For: PS3, Xbox 360
Developer: Team Bondi/Rockstar
Publisher: Rockstar Games
When? 20 May 2011
What’s it all about? Sleuthing, that’s what, all in a circa 1940 LA modelled on genuine period maps. Fist swinging wise guys, cigarillo-smoking dames and a police force riddled with infighting and corruption, all adding to a living, breathing city dripping with nostalgia.
For main character, Cole Phelps, WWII veteran and now rookie cop, it’s all he can do to put in an honest day’s work. Able to handle himself in a brawl, calm under fire and with a head for problems, it isn’t long until Phelps is noticed by the top brass and so begins his police career, taking him to various crime desks, including Beat, Traffic, Homicide and Vice.
The first thing that strikes you about LA Noire is the facial animation on show, recorded via groundbreaking performance capture technology called ‘MotionScan’, each character has been painstakingly scripted and acted, down to every stutter and furrowed brow.
All that technology is necessary to make the meat and drink of the game, the interrogation, work naturally. You see, Phelps’ main weapon isn’t his gun, even his fists; instead it’s his ability to spot a liar and expose the truth via the presentation of evidence.
When interviewing a witness or suspect each of their statements is open to three responses, you either believe them, outright accuse them of lying, or show them they’re lying by presenting contradictory evidence. Is that a moment of hesitation? Maybe they’re lying, maybe they’re just scared. Press them too hard though and many will clam-up so if you’re going to accuse them you better be sure.

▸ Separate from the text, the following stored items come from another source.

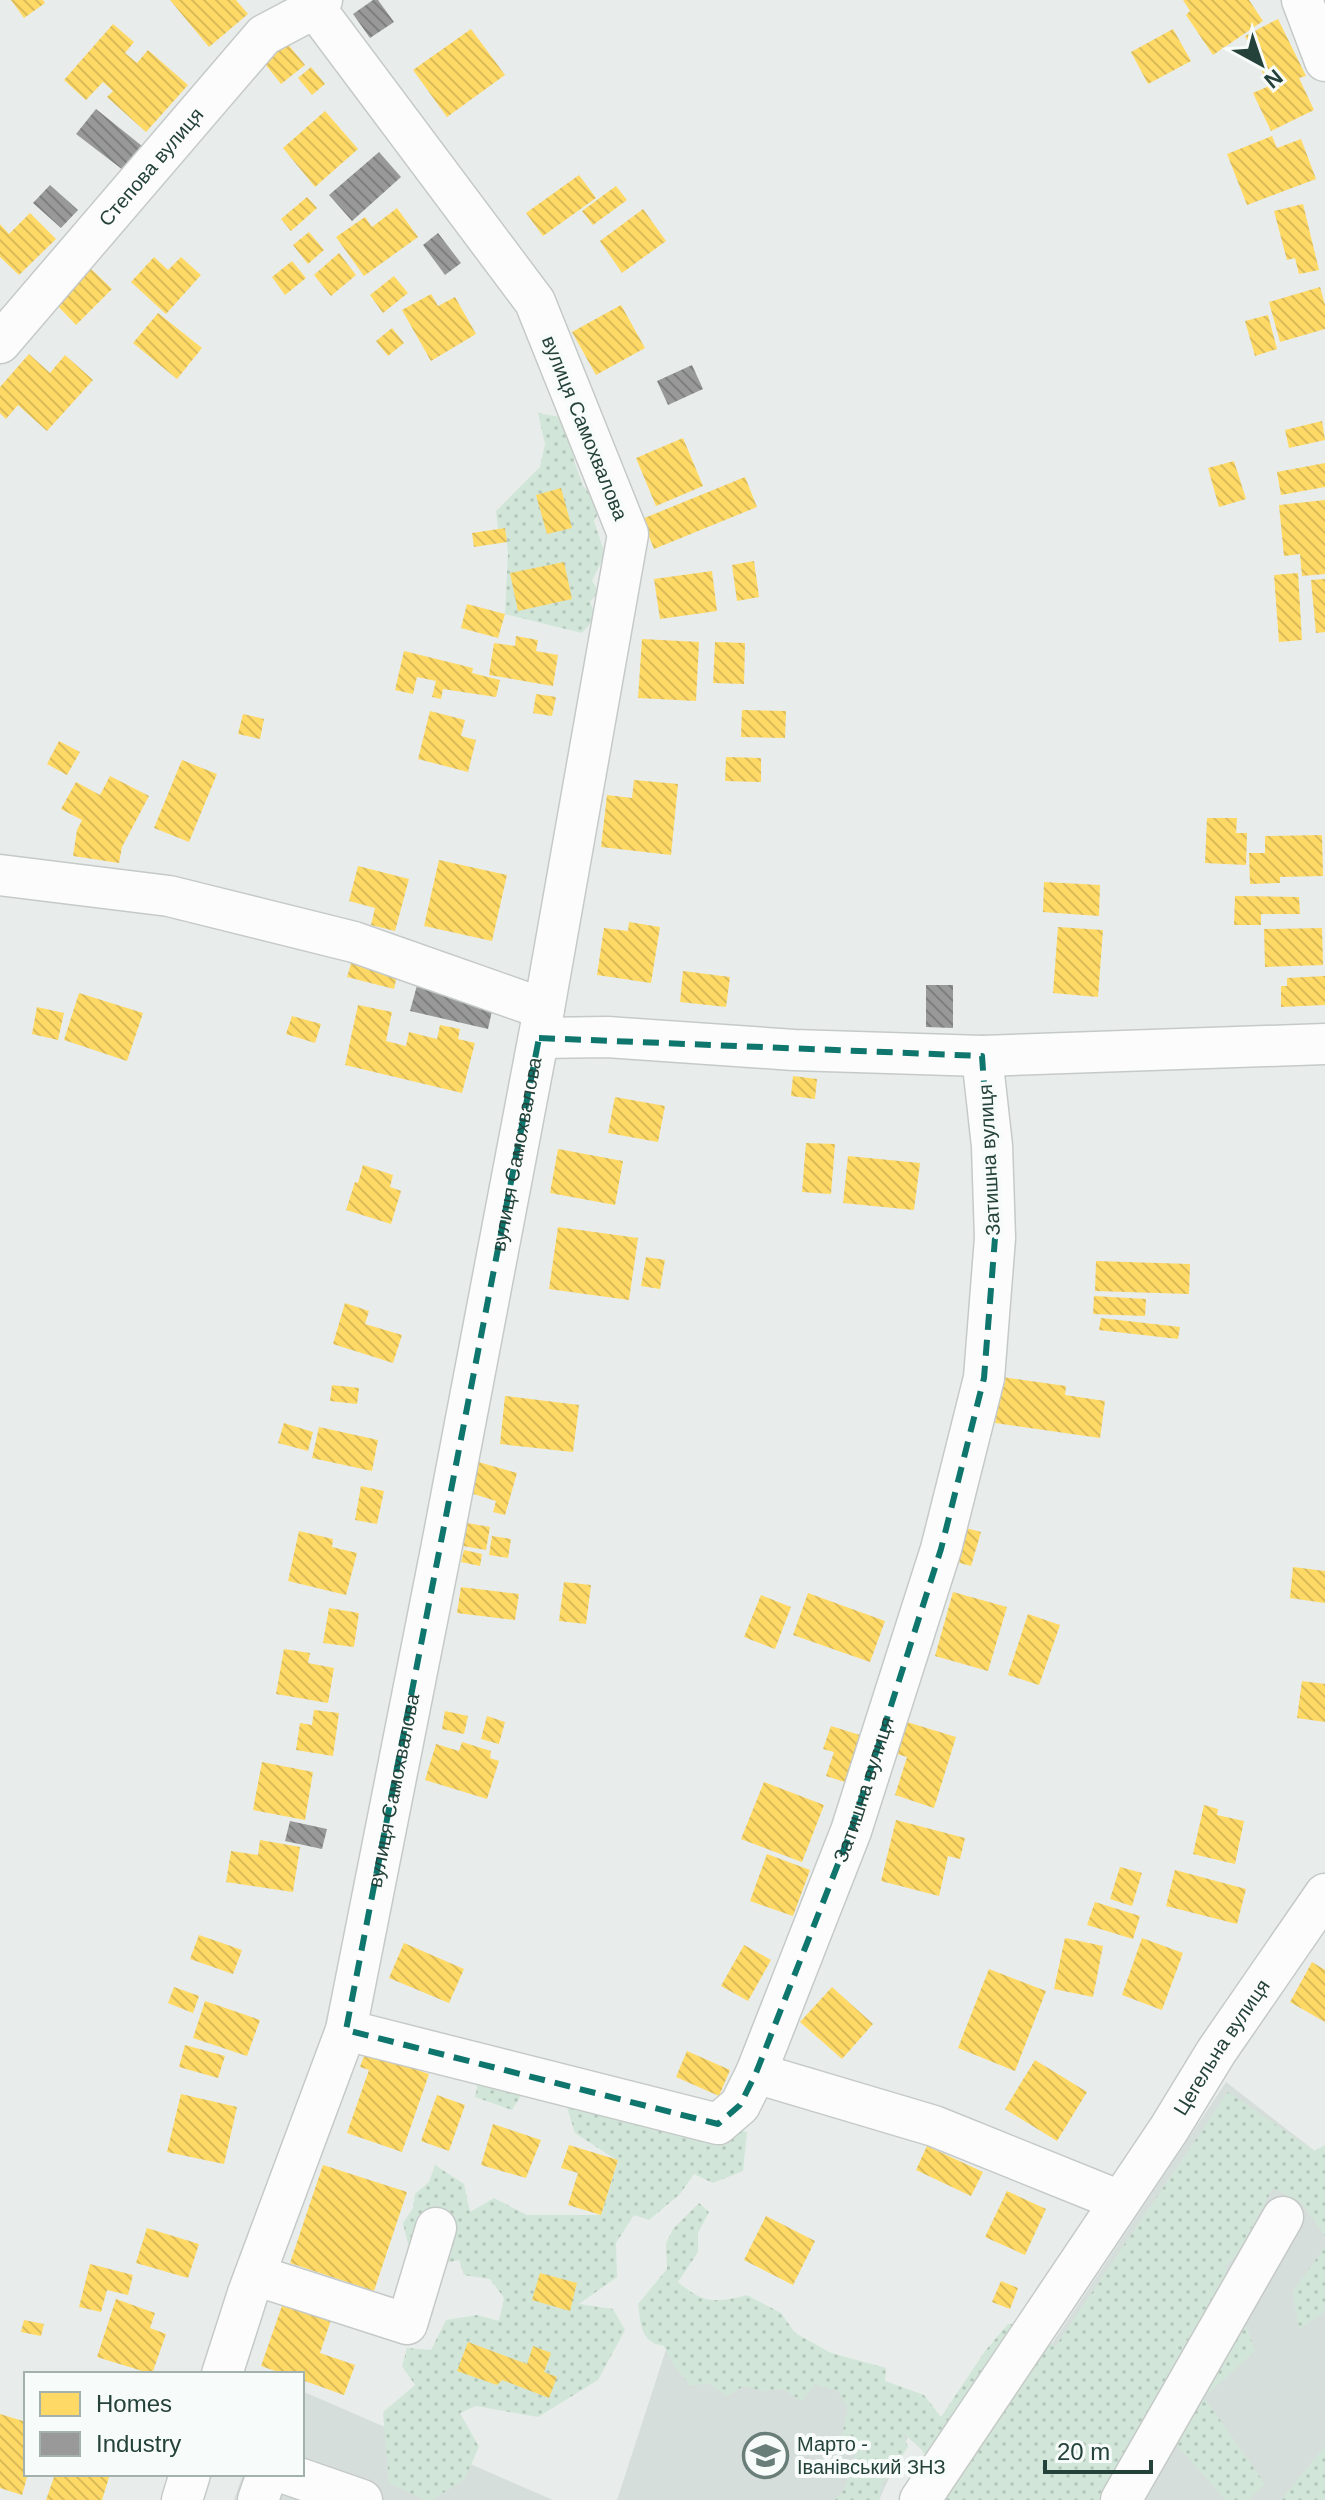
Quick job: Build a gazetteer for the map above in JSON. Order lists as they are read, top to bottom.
{
  "streets": {
    "street": [
      "Степова вулиця",
      "вулиця Самохвалова",
      "Затишна вулиця",
      "Цегельна вулиця"
    ]
  },
  "crossings": [
    ["Степова вулиця", "вулиця Самохвалова"],
    ["вулиця Самохвалова", "Затишна вулиця"]
  ],
  "places": {
    "school or university": ["Марто - Іванівський ЗНЗ"]
  },
  "legend": ["Homes", "Industry"],
  "scale_bar": "20 m",
  "north": "bottom right"
}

Thankfully the games amazingly flexible and branching storyline is able to handle whatever choices you make. For example, take the ‘The Silk Stocking Murder’, one of several of Phelps’ Homicide Desk cases as he hunts down the Black Dahlia serial killer – yes, the real one, all of LA Noire’s cases are based on actual police files.
First on the crime scene, Phelps and his partner begin their investigation as subtly, in the background, an inquisitive, slow paced sax kicks in, indicating there are clues here. Aside from the naked, brutally mutilated corpse of a young woman – this isn’t an 18 cert for no reason – a trail of blood leads Phelps along from clue to clue. A gory ring prised from the woman’s finger here, a necklace draped across a post there, until the final discovery of the woman’s handbag with some personal effects – the murderer wants us to know who the woman is; he’s toying with the police.
Stopping by the murdered woman’s home, we speak to her landlady who tells us two things: one that she was separated from her husband and second, that she went out to the El Dorado bar that night. Here’s where the game’s flexibility is truly apparent, Phelps can call on the husband or see if anyone remembers her at the bar. Which we do first directly affecting what happens at both locales, in terms of how witnesses react to us, what we learn and how we can advance afterwards.
By this point we might not even have heard the information pertaining to the El Dorado depending on how the questioning of her landlady went down. In that case the game might try to again point us in the bar’s location by having her husband mention it during interview, or again we might miss it, in which case Phelps might not find out about the bar at all; the game’s narrative structure flexing and restructuring so we can still carry on with the case – it seems that no two play-throughs will ever yield quite the same storyline.
Add into the mix some frantic chase scenes and shoot-outs, a variety of non-story related crimes – from muggings to bank heists – for Phelps to help out with if the mood takes him (you can return to these later at your leisure) and you begin to get an idea of how expansive and ambitious a project this is.
Worth the wait? LA Noire is shaping up to be some exciting for sure, it’s something of a departure from Rockstar’s usual releases too, undoubtedly due to this being a collaboration between them and Brendan McNamara’s Team Bondi. A slower pace and more contemplative mood awaits in LA Noire, no bad thing if the bulk of cases are as interesting as the ones we’ve been privy to so far.